Young Czech doctors up in arms over pay and conditions
Young doctors getting residency training at clinics and hospitals in the Czech Republic are increasingly unhappy with their working conditions, with some saying they have no option but to leave the country. The Young Doctors group, which is made up of medicine graduates, is mainly concerned with the current system of receiving qualifications, though they also complain about low salaries. Ruth Fraňková reports.
Young doctors in the Czech Republic who get residency training while preparing for professional exams only receive part-time contracts. In practice, however, they often put in full-time hours, for which they receive only part-time pay. Dr Eva Kusíková graduated four years ago and now works at a department of anaesthesia and intensive care medicine:
“Basically how it worked was you got a very low salary from the hospital, you got some scholarship from the faculty and you were expected to get some money from the ground for your scientific work. The problem is that officially you only worked for the hospital for about four hours a week but in reality you worked a full time or maybe even more for almost no money at all. This is how it worked for me for at least a year and a half.”

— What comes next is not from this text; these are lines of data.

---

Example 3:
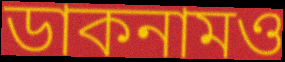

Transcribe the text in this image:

ডাকনামও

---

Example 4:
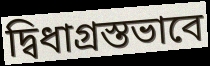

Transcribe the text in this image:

দ্বিধাগ্রস্তভাবে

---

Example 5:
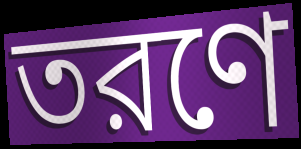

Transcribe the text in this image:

তরণেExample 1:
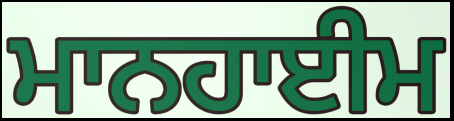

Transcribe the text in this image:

ਮਾਨਹਾਈਮ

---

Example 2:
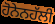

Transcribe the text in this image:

ਹੋਨੇਨਹੱਲੀ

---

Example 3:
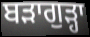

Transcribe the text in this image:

ਬੜਾਗੁੜ੍ਹਾ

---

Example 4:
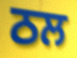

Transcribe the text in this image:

ਠਲ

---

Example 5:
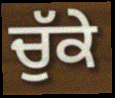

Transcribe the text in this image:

ਚੁੱਕੇ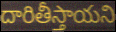
దారితీస్తాయని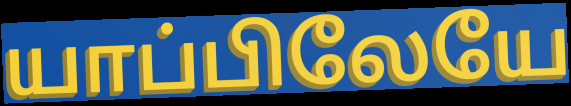
யாப்பிலேயே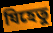
যিহেতু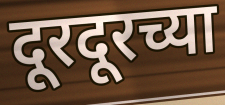
दूरदूरच्या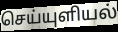
செய்யுளியல்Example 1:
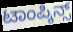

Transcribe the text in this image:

ಟಾಂಪ್ಕಿನ್ಸ್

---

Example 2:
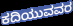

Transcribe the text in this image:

ಕದಿಯುವವರ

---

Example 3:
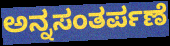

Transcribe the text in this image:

ಅನ್ನಸಂತರ್ಪಣೆ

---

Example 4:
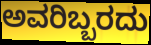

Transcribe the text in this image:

ಅವರಿಬ್ಬರದು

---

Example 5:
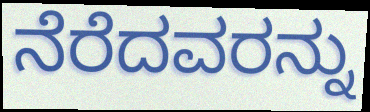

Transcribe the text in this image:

ನೆರೆದವರನ್ನು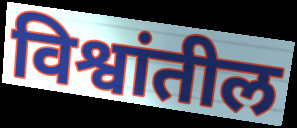
विश्वांतीलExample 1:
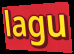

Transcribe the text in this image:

lagu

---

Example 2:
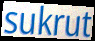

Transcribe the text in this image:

sukrut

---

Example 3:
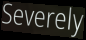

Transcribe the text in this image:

Severely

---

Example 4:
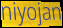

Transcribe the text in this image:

niyojan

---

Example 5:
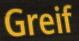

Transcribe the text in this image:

Greif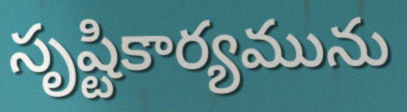
సృష్టికార్యమును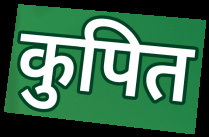
कुपितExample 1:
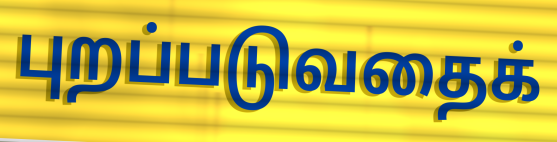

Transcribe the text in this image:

புறப்படுவதைக்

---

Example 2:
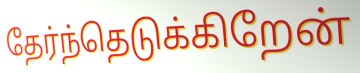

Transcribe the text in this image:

தேர்ந்தெடுக்கிறேன்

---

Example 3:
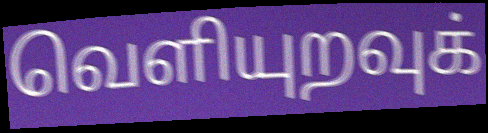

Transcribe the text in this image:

வெளியுறவுக்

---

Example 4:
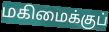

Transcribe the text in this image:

மகிமைக்குப்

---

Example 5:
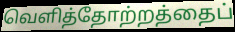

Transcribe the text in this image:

வெளித்தோற்றத்தைப்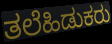
ತಲೆಹಿಡುಕರು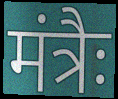
मंत्रैःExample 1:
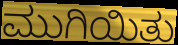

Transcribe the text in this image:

ಮುಗಿಯಿತು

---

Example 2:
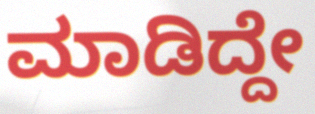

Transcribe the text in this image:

ಮಾಡಿದ್ದೇ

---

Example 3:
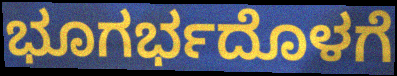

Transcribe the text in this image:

ಭೂಗರ್ಭದೊಳಗೆ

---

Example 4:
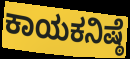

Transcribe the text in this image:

ಕಾಯಕನಿಷ್ಠೆ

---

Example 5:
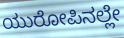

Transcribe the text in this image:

But low pay is not the only problem. Under the current legislation, medical graduates have to spend the first two years at one of a number of what are called “stem departments”. These, however, don’t cover all medical fields. As a result, doctors who want to become for instance eye specialists spend the first two years of their practice without actually seeing an eye. Tomáš Kocourek is the head of Young Doctors group, which was formed with the aim of changing the current system:“Now it is unfriendly to the doctors. The state and the ministry must make it easy for us or at least easier than it is now. This is the first condition. The second condition, which I think is universal for all jobs, is that we want more money. I think money for doctors in the Czech Republic is shameful. And third, we want to spend less time at work. If you are at work for 260 or 300 hours a month, you have no social and no private life. This is a serious problem.”
After a meeting with the Young Doctors group in Prague on Saturday, Health Minister Dana Jurásková promised to change the legislation to prevent such practices in the future. However, doctors such as Eva Kusíková remain sceptical:
“I would very much like to say I hope so and I always do hope so, but I don’t believe it anymore, because many of the young doctors will do the same things as I did just because they want to stay in Prague and work at a certain clinic. They will hope the conditions for them will improve. They will be willing to do it and if not, there will be ten other people to replace them. These promises sound to me very much like elections are coming.”